ART MEETS THE ART OF CHAMPAGNE — RUINART POP-UP MIT KUNST UND CHAMPAGNER IM AMTSALON

Die französische Künstlerin Eva Jospin hat eine Schwäche für Pappe: Ihre Skulpturen bestehen ausschließlich aus dem einfachen Material, das sie fein säuberlich aufschichtet. Die daraus entstehenden Werke sind Hingucker: imposante, hochkomplexe Welten, die oft wie dichte Wälder anmuten. Ein wiederkehrendes Thema für die Bildhauerin ist die Vielfalt der Erde; ein Leitmotiv, das im Mittelpunkt ihrer Zusammenarbeit mit dem Champagnerhaus Ruinart während des diesjährigen Gallery Weekends (27.04.–02.05.2023) steht.

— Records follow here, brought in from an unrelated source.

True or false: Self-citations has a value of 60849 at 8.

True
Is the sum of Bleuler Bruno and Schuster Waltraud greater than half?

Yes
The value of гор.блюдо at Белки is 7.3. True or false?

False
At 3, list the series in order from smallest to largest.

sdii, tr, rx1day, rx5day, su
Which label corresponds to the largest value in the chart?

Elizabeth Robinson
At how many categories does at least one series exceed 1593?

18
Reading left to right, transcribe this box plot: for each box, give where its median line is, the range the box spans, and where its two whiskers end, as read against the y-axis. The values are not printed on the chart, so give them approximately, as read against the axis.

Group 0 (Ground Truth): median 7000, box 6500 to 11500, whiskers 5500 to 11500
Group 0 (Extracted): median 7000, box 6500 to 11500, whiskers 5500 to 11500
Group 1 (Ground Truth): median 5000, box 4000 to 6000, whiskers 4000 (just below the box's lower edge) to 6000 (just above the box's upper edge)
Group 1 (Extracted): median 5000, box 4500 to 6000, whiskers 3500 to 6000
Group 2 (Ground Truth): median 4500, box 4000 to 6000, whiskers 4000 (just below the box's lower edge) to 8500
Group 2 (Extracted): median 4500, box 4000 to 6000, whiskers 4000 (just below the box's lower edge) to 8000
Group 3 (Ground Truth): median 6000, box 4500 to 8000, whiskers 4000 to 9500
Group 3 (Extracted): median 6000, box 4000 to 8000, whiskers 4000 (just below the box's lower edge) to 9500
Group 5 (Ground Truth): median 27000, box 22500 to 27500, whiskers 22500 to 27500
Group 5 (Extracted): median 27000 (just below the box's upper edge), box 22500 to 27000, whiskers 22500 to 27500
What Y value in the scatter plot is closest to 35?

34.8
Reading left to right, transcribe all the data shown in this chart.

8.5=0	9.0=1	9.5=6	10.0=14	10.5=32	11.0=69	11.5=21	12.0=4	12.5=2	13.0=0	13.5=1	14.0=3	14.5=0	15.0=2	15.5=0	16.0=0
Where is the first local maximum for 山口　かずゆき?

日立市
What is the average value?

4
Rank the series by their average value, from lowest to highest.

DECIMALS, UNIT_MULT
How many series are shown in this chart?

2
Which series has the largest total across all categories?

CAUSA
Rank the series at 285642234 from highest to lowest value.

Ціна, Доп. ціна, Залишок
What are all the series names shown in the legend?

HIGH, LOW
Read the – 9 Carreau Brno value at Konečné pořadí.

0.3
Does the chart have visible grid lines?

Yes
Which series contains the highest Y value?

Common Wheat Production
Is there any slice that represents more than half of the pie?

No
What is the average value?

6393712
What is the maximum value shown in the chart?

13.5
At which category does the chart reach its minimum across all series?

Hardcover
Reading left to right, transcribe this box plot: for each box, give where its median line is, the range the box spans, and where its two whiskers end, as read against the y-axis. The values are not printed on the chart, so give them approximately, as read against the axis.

Inspiration hat Jospin sich beim Terroir geholt – also dem Zusammenspiel von Klima, Boden und Landschaft, das dem exklusiven Getränk seinen charakteristischen Geschmack verleiht. Entstanden ist eine Ausstellung aus Skulpturen, Zeichnungen und Stickereien, die im Rahmen des Ruinart Pop-up im Amtsalon in Charlottenburg zu sehen ist. Außer Jospins Kunst erwartet Dich eine Ruinart-Champagnerbar, die täglich bis 20h geöffnet ist. Kunst, Gespräche und ein Gläschen Champagner – klingt nach den passenden Zutaten für ein gelungenes Gallery Weekend! 

Text: Benji Haughton / Fotos: Amtsalon, Ruinart

Ruinart Pop-up im Amtsalon, Kantstr.79, 10627 Berlin–Charlottenburg; Stadtplan

27.04.–02.05.2023 12–20h. Der Eintritt zur Ausstellung ist kostenlos (keine Registrierung erforderlich).